On 2/24/2015 10:00 AM, Andrei Alexandrescu wrote:
I also owe you apologies for not acknowledging that work. I find the proposal
too complicated for what it provides and that's the short and long of it. It's
easy to make a large and complex language addition to support any sensible
abstraction. That doesn't make it automatically good.

My criticisms of it centered around:

1. confusion about whether it was a storage class or a type qualifier.

2. I agree with Andrei that any annotation system can be made to work - but this one (as are most annotation systems) also struck me as wordy, tedious, and aesthetically unappealing. I just can't see myself throwing it up on a slide and trying to sell it to the audience as cool.

3. In line with (2), I want a system that relies much more on inference. We've made good progress with the existing annotations being inferred.

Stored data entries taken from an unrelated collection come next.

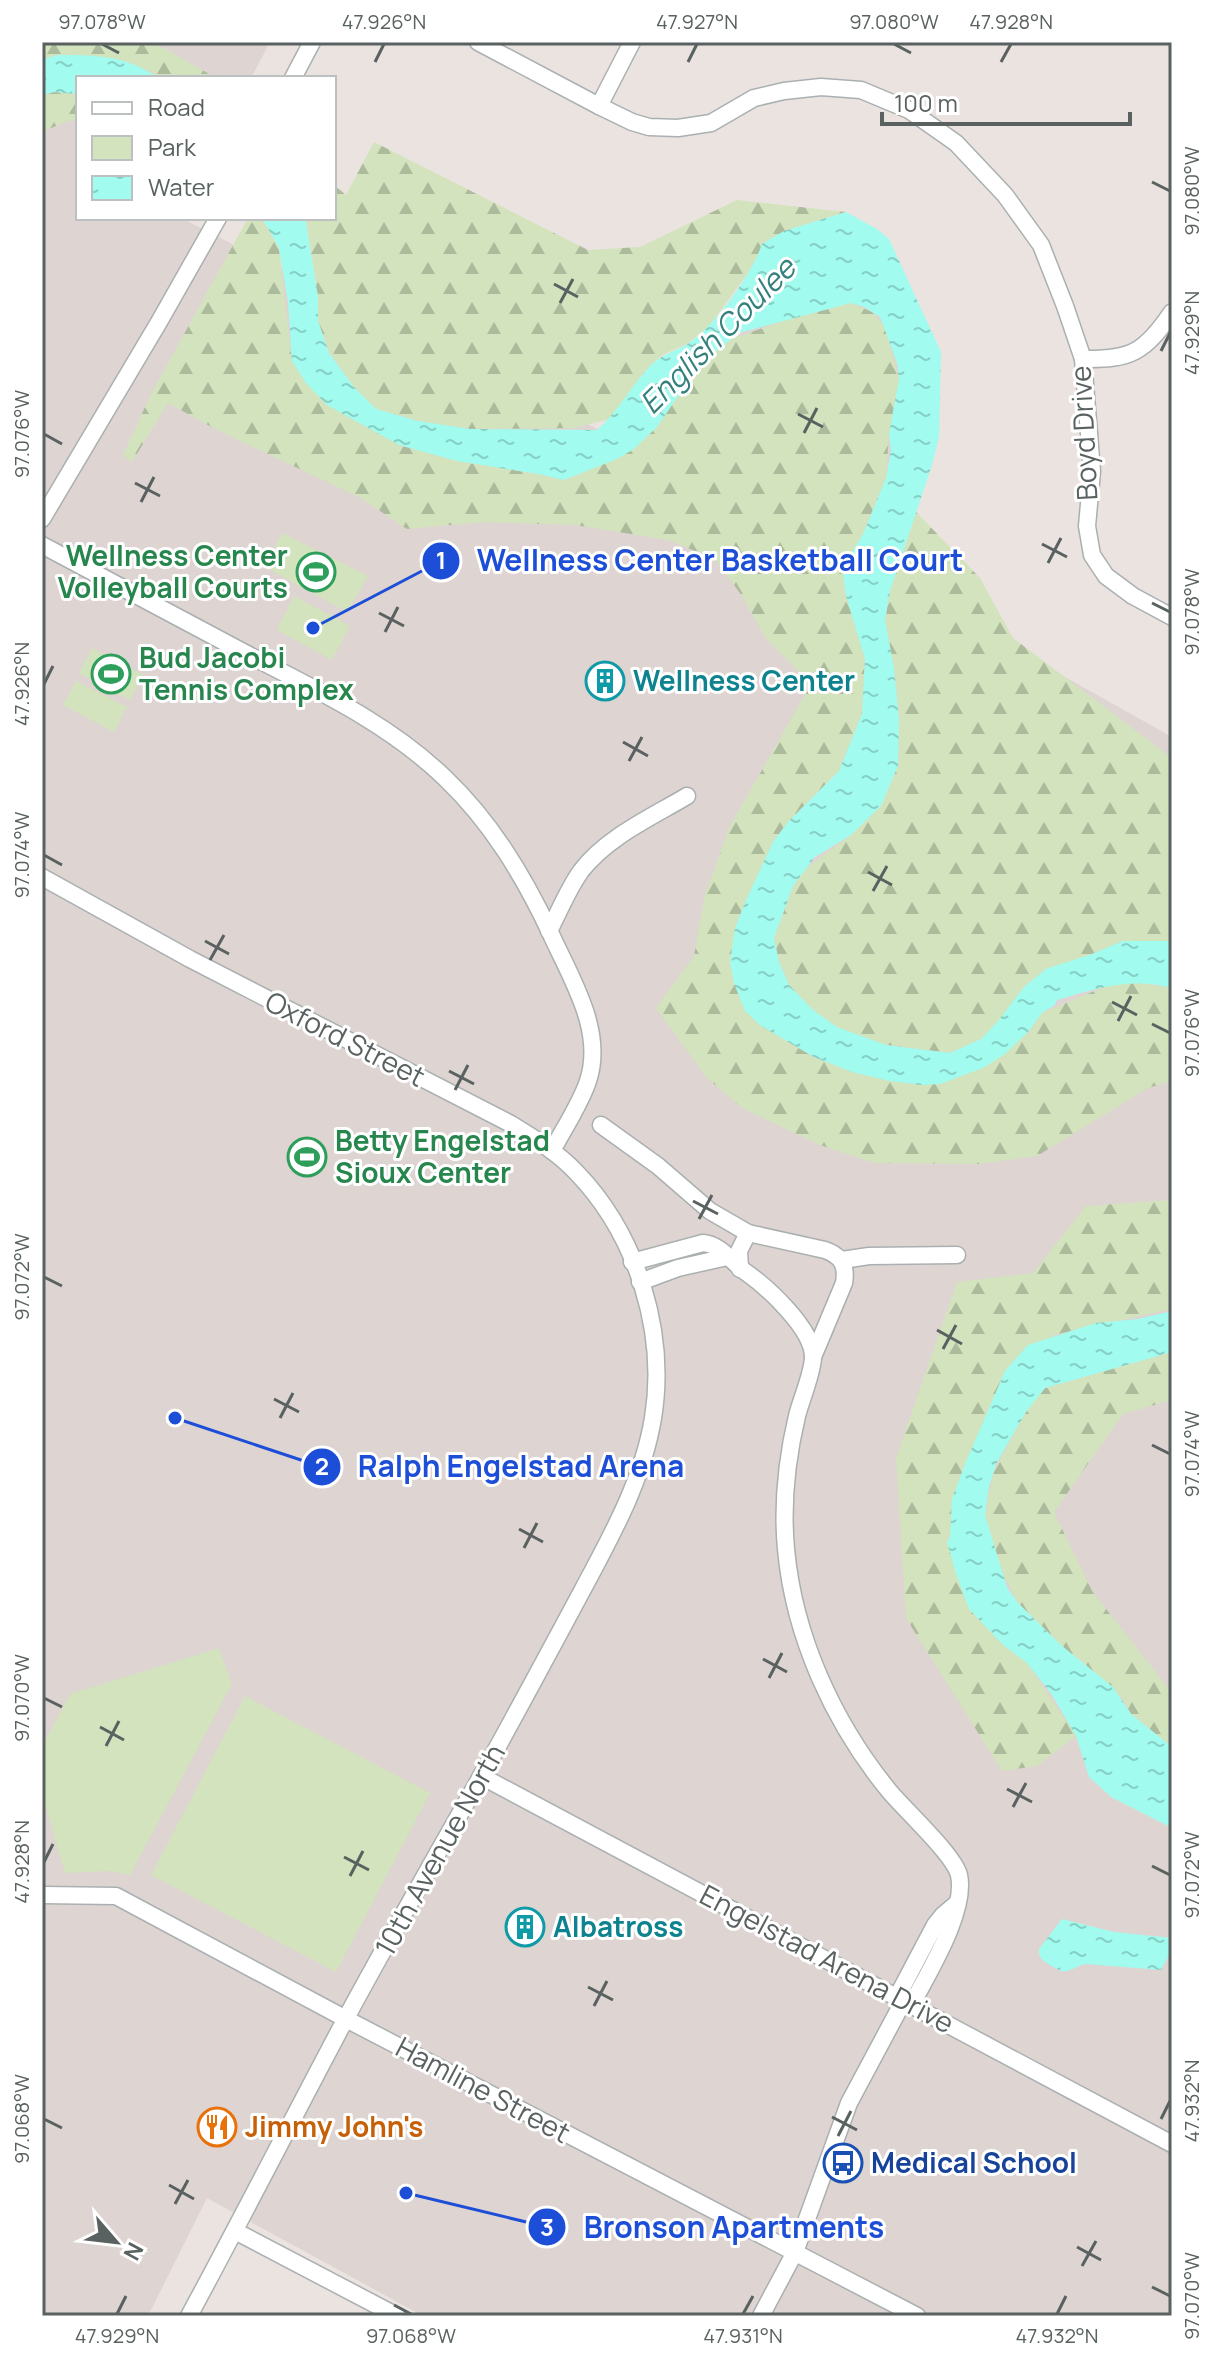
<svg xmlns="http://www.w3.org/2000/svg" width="1214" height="2358" font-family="Manrope,sans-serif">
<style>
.education{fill:#ded4d1}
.green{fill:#d2e3bd}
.forest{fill:url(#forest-firs)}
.water{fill:url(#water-ripples)}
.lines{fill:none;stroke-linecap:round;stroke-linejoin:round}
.minor-casing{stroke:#aab0b1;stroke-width:19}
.minor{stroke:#fff;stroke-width:16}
.ticks{fill:none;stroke:#596161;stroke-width:3}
.labels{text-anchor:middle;stroke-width:6;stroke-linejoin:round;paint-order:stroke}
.street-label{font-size:28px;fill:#596161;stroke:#fff}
.leisure-label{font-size:28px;font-weight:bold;fill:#27864d;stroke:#fff;text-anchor:start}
.culture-label{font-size:28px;font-weight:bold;fill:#0d838f;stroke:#fff;text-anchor:start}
.food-label{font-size:28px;font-weight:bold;fill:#c56008;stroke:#fff;text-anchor:start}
.transit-label{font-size:28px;font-weight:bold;fill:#164399;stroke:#fff;text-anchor:start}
.water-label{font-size:30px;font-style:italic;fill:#33807c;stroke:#fff}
.leader{fill:none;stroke:#1d4ed8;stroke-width:3}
.callout-dot{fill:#1d4ed8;stroke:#fff;stroke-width:3}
.mark-label{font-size:24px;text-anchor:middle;font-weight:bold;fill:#fff}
.callout-label{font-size:30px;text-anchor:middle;font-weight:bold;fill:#1d4ed8;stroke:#fff;stroke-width:6;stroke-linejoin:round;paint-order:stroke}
.neatline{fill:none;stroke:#596161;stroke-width:3}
.ticks-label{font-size:20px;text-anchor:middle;fill:#596161}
</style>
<defs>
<pattern id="forest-firs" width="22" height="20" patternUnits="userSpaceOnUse" patternTransform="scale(2)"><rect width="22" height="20" fill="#d2e3bd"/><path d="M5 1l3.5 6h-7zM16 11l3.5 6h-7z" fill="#adbb9d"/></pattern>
<pattern id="water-ripples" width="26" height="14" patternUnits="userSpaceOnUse" patternTransform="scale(2)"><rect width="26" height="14" fill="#a1fbef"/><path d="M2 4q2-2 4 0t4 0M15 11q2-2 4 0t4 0" fill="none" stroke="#86cfc5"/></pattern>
</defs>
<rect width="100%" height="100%" fill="#ebe3e0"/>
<!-- education -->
<polygon class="education" points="42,42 270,42 251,78 78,78 78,218 181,218 623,442 772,305 824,270 908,341 874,570 1172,737 1172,2316 423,2316 207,2198 148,2316 42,2316"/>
<!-- green -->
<g class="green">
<polygon points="282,533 368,576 347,612 265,567"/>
<polygon points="294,596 350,626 332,660 277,630"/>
<polygon points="92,648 143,675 130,700 79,673"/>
<polygon points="76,681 127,707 114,732 63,705"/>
<polygon points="219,1648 232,1684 130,1875 108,1871 65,1873 42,1794 42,1747 70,1694"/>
<polygon points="245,1696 430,1793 336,1972 151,1875"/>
</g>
<!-- forest -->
<g class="forest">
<polygon points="42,42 146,42 164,48 216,78 159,78 146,69 57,55 42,60"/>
<polygon points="53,92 78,94 78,124 70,120 42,132 42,96"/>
<polygon points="374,142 588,250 640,247 737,200 846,212 784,231 756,262 710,325 687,344 662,355 641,376 610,419 574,428 470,429 418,421 376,409 354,387 329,353 318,321 318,297 306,222 304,218 334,218 334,185 346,195"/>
<polygon points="248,218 262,218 279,248 292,361 327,404 399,445 457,461 538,474 564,480 729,340 794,317 851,303 872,312 885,327 899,379 889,434 886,478 863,534 848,559 843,574 846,596 865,659 862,714 839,771 788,822 773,842 746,900 735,928 734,983 745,1011 761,1026 814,1057 852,1072 890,1081 922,1085 1042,1013 1109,985 1132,982 1172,988 1172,1081 1148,1088 1037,1156 979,1164 874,1163 820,1145 742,1108 707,1078 656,1008 694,956 705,894 730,826 811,684 765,637 742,596 715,559 668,540 575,525 483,522 407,529 359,497 217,430 168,403 132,462 123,455 151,394"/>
<polygon points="916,512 980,578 1013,638 1172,758 1172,941 1123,941 1092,954 998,1021 981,1039 950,1053 886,1045 837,1027 813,1010 789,985 779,962 774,938 793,886 805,869 851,835 898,766 899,720 894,668 885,620 890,591"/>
<polygon points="1172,1200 1172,1309 1053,1335 950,1537 1027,1663 1076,1736 1037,1766 1002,1771 906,1618 896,1458 957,1282 1033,1273 1086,1206"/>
<polygon points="1172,1352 1172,1400 1123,1414 1054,1512 1092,1591 1172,1693 1172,1747 1131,1714 1122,1698 1062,1646 1018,1603 1000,1568 985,1515 994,1470 1026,1412 1045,1388"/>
</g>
<!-- water -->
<g class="water">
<path d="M57 55C96 55 125 55 159 78H78V94L53 92 42 96V60Z"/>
<path d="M846 212 877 229 889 239 941 352 939 437 932 465 890 591 885 620 894 668 899 720 898 766 881 806 851 835 815 857 793 886 774 938 779 962 789 985 813 1010 837 1027 886 1045 950 1053 981 1039 998 1021 1024 987 1046 969 1092 954 1123 941H1172V988C1128 977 1099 988 1057 1000L1055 1005 1042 1013 1028 1032 1005 1054 983 1068 940 1084 922 1085 890 1081 852 1072 814 1057 761 1026 745 1011 734 983 730 962 735 928 746 900 773 842 788 822 839 771 862 714 865 659 846 596 843 574 848 559 863 534 886 478 891 450 889 434 899 379 897 363 880 317 864 307 851 303 739 333 701 363 657 427 634 449 617 459 564 480 538 474 457 461 399 445 327 405 306 383 292 361 288 302 279 248 262 218H304L306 222 318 297V321L329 353 354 387 376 409 418 421 470 429 597 430C619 411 632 384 652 364 664 353 677 351 689 343 716 324 752 274 762 244L784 231Z"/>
<polygon points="1172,1311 1172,1352 1045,1388 1026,1412 996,1464 989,1487 985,1515 1007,1587 1018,1603 1062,1646 1113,1687 1131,1714 1172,1747 1172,1828 1111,1797 1089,1777 1076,1736 1052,1695 1027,1663 1003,1645 969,1609 956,1574 947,1542 950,1537 952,1499 965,1464 1005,1371 1028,1345 1096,1323 1138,1319"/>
<path d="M1062 1919 1114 1932 1172 1938V1950L1161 1970 1086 1964C1077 1965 1070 1973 1061 1971 1051 1965 1037 1961 1039 1949Z"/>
</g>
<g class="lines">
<defs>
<g id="minor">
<polyline points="478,42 599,106 632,122 649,127 678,128 711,123 754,98 784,91 821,87 861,90 909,110 956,143 1005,195 1041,245 1065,306 1083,359 1092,471 1087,526 1092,555 1106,576 1133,596 1172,617"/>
<polyline points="293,78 312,42"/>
<polyline points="599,106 632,42"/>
<path d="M1083 359C1131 360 1145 352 1172 312"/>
<polyline points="42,519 159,322 218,218"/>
<path d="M42 545C109 581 178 617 245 653 315 689 388 723 445 778 491 822 523 875 550 932 570 977 605 1030 588 1081 580 1105 564 1128 552 1151"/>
<path d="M42 877 190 959 511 1124C534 1138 557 1152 576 1172 637 1235 667 1332 653 1418 643 1479 612 1535 583 1589 553 1645 523 1701 492 1757 443 1844 393 1931 345 2020 293 2118 242 2218 189 2316"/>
<path d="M549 931C559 912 568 889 581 871 607 837 652 817 687 796"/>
<polyline points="601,1125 658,1166 710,1211 748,1233 739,1251 740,1269"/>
<path d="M748 1233 825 1250C842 1256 847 1266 844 1283L813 1357"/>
<polyline points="842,1260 869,1256 957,1255"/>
<path d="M632 1262 703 1243C721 1244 733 1264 747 1273 768 1288 813 1329 813 1357 813 1372 801 1400 797 1416 787 1458 782 1505 786 1549 794 1637 834 1724 890 1792 906 1811 954 1855 959 1875 967 1911 928 1973 912 2004"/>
<polyline points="640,1282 678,1268 727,1257"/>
<polyline points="481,1776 1172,2144"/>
<polyline points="42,1895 116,1896 346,2019 917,2316"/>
<polyline points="897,1997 935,1925 943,1915 956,1904"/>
<polyline points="235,2231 397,2316"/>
<polyline points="761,2316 795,2252 849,2103 904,2000"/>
</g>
</defs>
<!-- minor casing -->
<use href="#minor" class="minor-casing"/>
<!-- minor -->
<use href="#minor" class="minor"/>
</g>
<!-- ticks -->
<path class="ticks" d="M102 44 119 53M894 44 911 53M375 62 384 44M688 62 697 44M1001 62 1011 44M1152 182 1170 191M554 284 578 297M560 303 573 279M1161 351 1170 333M798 414 823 427M804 433 817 408M44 434 62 444M135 483 160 496M141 502 154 477M1042 544 1067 557M1048 563 1061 538M1152 603 1170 612M379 613 404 626M385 632 398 607M44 684 53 666M623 742 648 756M629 761 642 737M44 855 62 865M868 872 892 885M873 891 887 866M205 941 229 954M210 960 224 935M1112 1002 1137 1015M1118 1021 1131 996M1152 1024 1170 1033M449 1071 474 1084M455 1090 468 1065M693 1201 718 1214M699 1219 712 1195M44 1277 62 1286M937 1330 962 1344M943 1349 956 1325M274 1399 299 1412M280 1418 293 1393M1152 1445 1170 1454M519 1529 543 1542M524 1548 537 1523M763 1659 787 1672M769 1678 782 1653M44 1698 62 1707M100 1727 124 1740M106 1746 119 1721M1007 1789 1032 1802M1013 1807 1026 1783M344 1857 369 1870M44 1862 53 1844M1152 1866 1170 1875M350 1876 363 1851M588 1987 613 2000M594 2006 607 1981M832 2117 857 2130M44 2119 62 2128M1161 2119 1170 2101M838 2136 851 2111M169 2185 194 2199M175 2204 188 2180M1077 2247 1101 2260M1082 2266 1096 2241M1152 2287 1170 2296M394 2305 411 2314M117 2314 126 2296M743 2314 753 2296M1057 2314 1066 2296"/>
<!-- icons -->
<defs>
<symbol id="stadium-ring" viewBox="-11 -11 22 22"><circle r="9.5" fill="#fff" stroke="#2e9e5b" stroke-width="1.5"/><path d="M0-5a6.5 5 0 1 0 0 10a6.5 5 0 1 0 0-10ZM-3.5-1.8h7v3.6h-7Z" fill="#2e9e5b"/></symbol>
<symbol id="building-ring" viewBox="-11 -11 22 22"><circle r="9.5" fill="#fff" stroke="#0f9aa8" stroke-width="1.5"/><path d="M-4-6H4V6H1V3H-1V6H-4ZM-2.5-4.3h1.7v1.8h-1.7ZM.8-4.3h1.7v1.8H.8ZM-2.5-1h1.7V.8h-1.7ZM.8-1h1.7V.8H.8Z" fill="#0f9aa8"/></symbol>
<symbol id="restaurant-ring" viewBox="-11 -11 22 22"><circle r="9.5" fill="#fff" stroke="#e8710a" stroke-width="1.5"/><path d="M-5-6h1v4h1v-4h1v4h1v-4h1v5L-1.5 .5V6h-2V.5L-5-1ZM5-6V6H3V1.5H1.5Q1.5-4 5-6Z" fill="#e8710a"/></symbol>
<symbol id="bus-ring" viewBox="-11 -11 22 22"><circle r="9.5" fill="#fff" stroke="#1a4fb4" stroke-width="1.5"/><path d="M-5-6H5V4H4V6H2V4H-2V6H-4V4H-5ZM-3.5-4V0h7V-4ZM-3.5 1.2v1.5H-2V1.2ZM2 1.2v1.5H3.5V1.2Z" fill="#1a4fb4"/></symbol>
</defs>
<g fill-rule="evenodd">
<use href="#stadium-ring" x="294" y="550" width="44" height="44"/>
<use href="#stadium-ring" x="89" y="652" width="44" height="44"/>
<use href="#building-ring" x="583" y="659" width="44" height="44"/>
<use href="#stadium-ring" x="285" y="1135" width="44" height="44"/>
<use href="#building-ring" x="503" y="1905" width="44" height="44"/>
<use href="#restaurant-ring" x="195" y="2105" width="44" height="44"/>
<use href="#bus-ring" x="821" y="2141" width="44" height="44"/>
</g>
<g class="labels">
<!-- street labels -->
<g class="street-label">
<text transform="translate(1084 433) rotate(-93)" y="10">Boyd Drive</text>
<text transform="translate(345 1039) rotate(27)" y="10">Oxford Street</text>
<text transform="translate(440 1850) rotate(-61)" y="10">10th Avenue North</text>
<text transform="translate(827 1959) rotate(28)" y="10">Engelstad Arena Drive</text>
<text transform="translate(483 2090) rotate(28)" y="10">Hamline Street</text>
</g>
<!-- leisure labels -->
<g class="leisure-label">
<text x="288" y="566" text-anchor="end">Wellness Center<tspan x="288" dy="32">Volleyball Courts</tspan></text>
<text x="139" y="668">Bud Jacobi<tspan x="139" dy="32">Tennis Complex</tspan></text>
<text x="335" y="1151">Betty Engelstad<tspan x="335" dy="32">Sioux Center</tspan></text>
</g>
<!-- culture labels -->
<g class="culture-label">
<text x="633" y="691">Wellness Center</text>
<text x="553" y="1937">Albatross</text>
</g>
<!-- food labels -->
<g class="food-label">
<text x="245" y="2137">Jimmy John's</text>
</g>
<!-- transit labels -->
<g class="transit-label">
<text x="871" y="2173">Medical School</text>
</g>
<!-- water labels -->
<g class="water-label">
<text transform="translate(718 336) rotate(-45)" y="10">English Coulee</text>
</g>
</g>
<!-- callouts -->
<path class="leader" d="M313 628L441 561M175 1418L322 1467M406 2193L547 2227"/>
<g class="callout-dot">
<circle cx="313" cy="628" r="8"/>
<circle cx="175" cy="1418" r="8"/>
<circle cx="406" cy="2193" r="8"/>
<circle cx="441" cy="561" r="20"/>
<circle cx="322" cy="1467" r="20"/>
<circle cx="547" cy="2227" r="20"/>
</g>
<g class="mark-label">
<text x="441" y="569">1</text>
<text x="322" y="1475">2</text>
<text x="547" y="2236">3</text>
</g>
<g class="callout-label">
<text x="720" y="571">Wellness Center Basketball Court</text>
<text x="521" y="1477">Ralph Engelstad Arena</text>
<text x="734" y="2238">Bronson Apartments</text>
</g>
<!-- border -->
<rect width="1214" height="2358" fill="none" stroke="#ffffff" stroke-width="88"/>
<!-- legend -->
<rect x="76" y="76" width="260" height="144" fill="#ffffff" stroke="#bdc0c0" stroke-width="2"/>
<rect x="92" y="102" width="40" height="12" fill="#ffffff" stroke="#bdc0c0" stroke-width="2"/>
<text x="148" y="116" font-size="24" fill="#596161">Road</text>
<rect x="92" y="136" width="40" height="24" fill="#d2e3bd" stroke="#bdc0c0" stroke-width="2"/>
<text x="148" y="156" font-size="24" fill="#596161">Park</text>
<rect x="92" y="176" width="40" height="24" fill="url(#water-ripples)" stroke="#bdc0c0" stroke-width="2"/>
<text x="148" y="196" font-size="24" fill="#596161">Water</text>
<!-- north arrow -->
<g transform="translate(116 2242) rotate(118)" stroke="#ffffff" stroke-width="6" paint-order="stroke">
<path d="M0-6L14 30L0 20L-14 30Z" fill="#596161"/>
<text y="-12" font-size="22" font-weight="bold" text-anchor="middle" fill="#596161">N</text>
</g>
<!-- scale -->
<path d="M882 112v12h248v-12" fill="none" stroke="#596161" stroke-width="4"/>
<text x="894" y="112" font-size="24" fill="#596161" stroke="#ffffff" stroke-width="6" paint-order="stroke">100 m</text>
<rect x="44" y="44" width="1126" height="2270" class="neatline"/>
<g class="ticks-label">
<text x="102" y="29">97.078°W</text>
<text x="384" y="29">47.926°N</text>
<text x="697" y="29">47.927°N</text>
<text x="894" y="29">97.080°W</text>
<text x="1011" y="29">47.928°N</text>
<text transform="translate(1192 191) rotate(-90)" y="7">97.080°W</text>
<text transform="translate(1192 333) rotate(-90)" y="7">47.929°N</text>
<text transform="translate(22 434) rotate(-90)" y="7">97.076°W</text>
<text transform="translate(1192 612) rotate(-90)" y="7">97.078°W</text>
<text transform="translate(22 684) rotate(-90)" y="7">47.926°N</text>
<text transform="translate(22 855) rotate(-90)" y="7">97.074°W</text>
<text transform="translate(1192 1033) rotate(-90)" y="7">97.076°W</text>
<text transform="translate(22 1277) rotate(-90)" y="7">97.072°W</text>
<text transform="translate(1192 1454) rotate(-90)" y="7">97.074°W</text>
<text transform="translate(22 1698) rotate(-90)" y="7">97.070°W</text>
<text transform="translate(22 1862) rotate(-90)" y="7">47.928°N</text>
<text transform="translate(1192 1875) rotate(-90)" y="7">97.072°W</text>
<text transform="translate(1192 2101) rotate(-90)" y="7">47.932°N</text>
<text transform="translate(22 2119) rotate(-90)" y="7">97.068°W</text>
<text transform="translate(1192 2296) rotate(-90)" y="7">97.070°W</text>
<text x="117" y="2343">47.929°N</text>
<text x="411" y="2343">97.068°W</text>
<text x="743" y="2343">47.931°N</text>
<text x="1057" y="2343">47.932°N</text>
</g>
</svg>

4. I didn't see how one could, for example, have an array of pointers:

    int*[] pointers;

and then fill that array with pointers of varying ownership annotations.

5. The (4) homogeneity requirement would mean that templated types would get new instantiations every time they are used with a different ownership. This could lead to massive code bloat.

6. The 'return ref' scheme, which you have expressed distaste for, was one that required the fewest instances of the user having to add an annotation. It turned out that upgrading Phobos to this required only a handful of annotations.

7. 'return ref' makes memory safe ref counted types possible, finally, in D, without needing to upend the language or legacy code. And as the example I posted showed, they are straightforward to write. Only time and experience will tell if this will be successful, but it looks promising and I hope you'll be willing to give it a chance.